I have not been able to find the answer via Google, but I could swear that there is a way to restrict internet hours via Group Policy? I have one computer on our network that needs internet access during day hours only. I tried to solve the problem with different log-ins for each shift (and pointing the other logins to a proxy server that doesn't go out to internet), but this has not worked because the day shift forgets to log out! We also have a perimeter firewall, but it doesn't have the the ability to lock down at this level (I checked). Has anyone done this via GP? If you have, please let me know how. Thanks!


----------



## Squashman (Apr 4, 2003)

Not with GP as far as I know.

You can do it with PortsLock.
http://www.devicelock.com/pl/

Not sure if Windows Steady State can do it. It is a worth a look but not sure if that will integrate well if you are in a domain environment.


----------



## KitKatLuvr (Feb 18, 2009)

I'll check them out...thanks!


----------



## p0ng0 (Sep 15, 2007)

Why would you need to do this? Would you not maybe want to lock the users out at certain times? There is a GPO for permitted login hours for users.

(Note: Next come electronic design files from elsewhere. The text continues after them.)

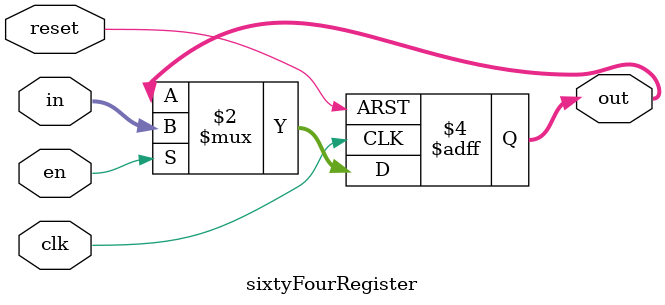
<source format=sv>
`timescale 1ns / 1ps


module sixtyFourRegister(
    input logic clk,
    input logic reset,
    input logic en,
    input logic[0:63] in,
    output logic[0:63] out
    );

always_ff@(posedge clk, posedge reset)
    if (reset) out <= 64'b0;
    else if (en)
    begin
        out <= in;
    end
endmodule

</source>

Would this be of any interest?

Christian


----------



## KitKatLuvr (Feb 18, 2009)

The only shift that needs internet access is our day shift. I tried to solve this problem by using two different domain logons on the machine (one for day shift with internet access, the other logon for night shift with no internet access). On the night shift logon, I simply pointed the browser proxy connection to itself, using 127.0.0.1.

Unfortunately, this will only work if the day shift does their part and remembers to log off! I could see by the IE temp files that the night shift was busy surfing the 'net and the day shift couldn't be counted on the shut down or at least logoff. 

I thought we could lock this down via our perimeter firewall, so I also posted something in that forum, only to find out that our model didn't have the capability. 

Since this posting, I already did restrict the logon hours to daytime for the day shift's logon ID. I seem to remember hearing something about this not forcing a logoff if the user is logged on at the time the hours end, though. I could do the easy thing and just test it, but I'm usually long gone by the time the day shift hours end (5 p.m.) because I'm a part timer, and to complicat it, they are always using the computer during the day shift.....

Our last option is to go ahead and buy an internet restricting software, which is what we will do if the logon hours doesn't have any effect.

If you have any further suggestions, I welcome them!


----------



## TheOutcaste (Aug 8, 2007)

How about a Scheduled Task that runs Shutdown.exe to force a log off at 5 PM?
shutdown /L /T 0 (that's a zero, not an "O")
Setting the time to zero should prevent them from using shutdown /A to abort.
Obviously you'd need to make sure neither account can modify the task.


----------



## srhoades (May 15, 2003)

A smart switch will do what you are asking. Or if you don't need internet access at all on the night shift most routers have access restrictions that you can set.


----------